Friday, October 07, 2016

Discovering the LXX (Septuagint)

Discovering the Septuagint A Guided Reader by Karen H. Jobes

If you want to come closer to an understanding of the Old Testament that was held by the early Christian church you will need to read the Septuagint (LXX). There are English translations available and there are interlinears. But what if you already have some skills in koine Greek but want some encouragement to read through the Greek text of the LXX? This guided reader answers this need. The author has taught advanced koine Greek at Wheaton College and she involved graduate students and teaching assistants in the books development. I appreciate the clarity and focus this brought to this text.

It is recommended (but not entirely necessary in my opinion) to have had at least 3 semesters of Greek to tackle this text. I took Greek at Trinity Life Bible College (now known as Epic Bible College) over 25 years ago. I took exactly 3 semesters and I feel rusty but confident as I can still ride my Greek language bicycle albeit I did have to put the training wheels on. If you have a good lexicon, grammar, and dictionary (I use Kittle's TDNT) you can work through the text as the notes are very helpful in this guide.

There are 10 chapters each taking about 75 verses or so from 10 OT books.

Chapter 1 Genesis 80 verses.
Chapter 2 Exodus 79 verses.
Chapter 3 The Ten Commandments.
Chapter 4 Ruth 85 verses.
Chapter 5 Esther 73 verses.
Chapter 6 Selected Psalms 67 verses.
Chapter 7 Hosea 56 verses.
Chapter 8 Jonah 48 verses.
Chapter 9 Malachi 55 verses.
Chapter 10 Isaiah 81 verses.

The book gives an introduction to each section and a selected bibligraphy, prior to each section. The Greek text is one verse at a time with ample notes and parsings. One thing I appreciated was the font was very easy to read being large enough for older eyes. At the end of each section is an English translation taken from A New English Translation of the Septuagint, Albert Pietersma and Benjamin Wright, eds.; Oxford University Press, 2007. Also there is a helpful chart that shows verses that are cited in the New Testament and the context they appear in. The selections provided I found purposeful and definitely will lead me to further study.

I have no knowledge of Hebrew so I was delighted many times by what I found in the Greek of the LXX. I will share one example from the section on Ruth.
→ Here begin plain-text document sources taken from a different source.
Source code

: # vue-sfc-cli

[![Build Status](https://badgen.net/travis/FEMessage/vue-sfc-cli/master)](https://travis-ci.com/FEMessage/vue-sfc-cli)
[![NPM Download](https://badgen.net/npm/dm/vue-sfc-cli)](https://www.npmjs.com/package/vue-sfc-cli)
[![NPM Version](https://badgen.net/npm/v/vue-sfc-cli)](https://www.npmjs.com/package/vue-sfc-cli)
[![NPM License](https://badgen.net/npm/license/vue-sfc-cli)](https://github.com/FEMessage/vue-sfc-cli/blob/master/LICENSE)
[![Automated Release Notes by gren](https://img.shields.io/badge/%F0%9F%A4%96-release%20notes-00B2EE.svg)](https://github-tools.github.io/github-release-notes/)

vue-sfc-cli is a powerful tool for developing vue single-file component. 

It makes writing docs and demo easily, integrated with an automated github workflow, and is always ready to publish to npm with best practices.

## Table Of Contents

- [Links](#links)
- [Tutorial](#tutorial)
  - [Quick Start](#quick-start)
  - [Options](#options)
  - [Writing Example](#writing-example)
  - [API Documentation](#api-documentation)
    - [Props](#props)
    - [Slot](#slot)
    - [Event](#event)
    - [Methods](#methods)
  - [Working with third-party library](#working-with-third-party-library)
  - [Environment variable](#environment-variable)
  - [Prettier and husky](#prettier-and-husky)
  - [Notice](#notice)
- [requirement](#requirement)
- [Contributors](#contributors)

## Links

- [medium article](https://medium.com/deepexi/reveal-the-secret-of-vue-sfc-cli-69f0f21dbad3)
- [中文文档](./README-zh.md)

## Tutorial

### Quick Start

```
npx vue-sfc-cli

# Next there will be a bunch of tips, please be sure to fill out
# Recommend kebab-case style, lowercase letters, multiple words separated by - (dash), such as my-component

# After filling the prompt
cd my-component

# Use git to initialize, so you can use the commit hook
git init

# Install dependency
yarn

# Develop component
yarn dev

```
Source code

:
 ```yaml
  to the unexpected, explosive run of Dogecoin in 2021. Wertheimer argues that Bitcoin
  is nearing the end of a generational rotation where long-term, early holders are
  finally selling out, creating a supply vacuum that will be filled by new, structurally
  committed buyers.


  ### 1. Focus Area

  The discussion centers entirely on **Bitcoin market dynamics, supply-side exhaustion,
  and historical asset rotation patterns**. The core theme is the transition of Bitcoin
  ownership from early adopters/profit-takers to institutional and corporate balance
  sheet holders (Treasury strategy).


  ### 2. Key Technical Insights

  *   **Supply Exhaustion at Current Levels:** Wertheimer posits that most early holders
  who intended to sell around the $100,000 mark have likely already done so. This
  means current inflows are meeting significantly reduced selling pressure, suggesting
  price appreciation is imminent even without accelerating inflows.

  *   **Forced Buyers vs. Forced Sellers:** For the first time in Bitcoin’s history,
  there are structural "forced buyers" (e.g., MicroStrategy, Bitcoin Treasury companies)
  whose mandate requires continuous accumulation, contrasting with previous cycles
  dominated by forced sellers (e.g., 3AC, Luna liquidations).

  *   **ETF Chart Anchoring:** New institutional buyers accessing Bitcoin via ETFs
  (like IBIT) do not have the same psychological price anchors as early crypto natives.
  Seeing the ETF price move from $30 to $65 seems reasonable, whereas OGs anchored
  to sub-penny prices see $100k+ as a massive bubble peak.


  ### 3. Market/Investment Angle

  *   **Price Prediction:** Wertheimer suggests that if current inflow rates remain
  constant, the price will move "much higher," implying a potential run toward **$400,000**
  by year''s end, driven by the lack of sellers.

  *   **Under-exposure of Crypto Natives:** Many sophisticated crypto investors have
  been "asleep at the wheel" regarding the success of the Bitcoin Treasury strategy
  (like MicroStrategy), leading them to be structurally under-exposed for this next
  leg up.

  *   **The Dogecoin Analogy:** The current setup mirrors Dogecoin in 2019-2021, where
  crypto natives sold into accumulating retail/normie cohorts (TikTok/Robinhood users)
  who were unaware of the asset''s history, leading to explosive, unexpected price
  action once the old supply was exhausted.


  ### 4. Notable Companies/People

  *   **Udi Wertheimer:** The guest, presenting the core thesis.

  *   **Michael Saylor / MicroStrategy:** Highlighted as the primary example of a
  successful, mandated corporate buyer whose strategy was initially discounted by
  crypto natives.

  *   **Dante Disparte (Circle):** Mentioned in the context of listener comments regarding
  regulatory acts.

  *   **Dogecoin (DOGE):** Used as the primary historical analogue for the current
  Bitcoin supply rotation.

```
Most English versions translate peloni almoni in 4:1 as “friend” but the LXX used kruthios translated as “hidden one” because the near redeemer had chosen to stay hidden from his duty towards Naomi. But Boaz went to the city gate and made Naomi and Ruth's situation public. This idiom became much clearer for me when seen in the Greek.

If you have an appreciation for studying the New Testament in the original language, I am sure you will also be delighted by this superb guide to the Septuagint. I would heartily recommend this text to anyone who is comfortable reading Greek and able to use standard reference tools. I would like to thank Kregel Academic for sending me a complimentary copy of the book in exchange for an unbiased review.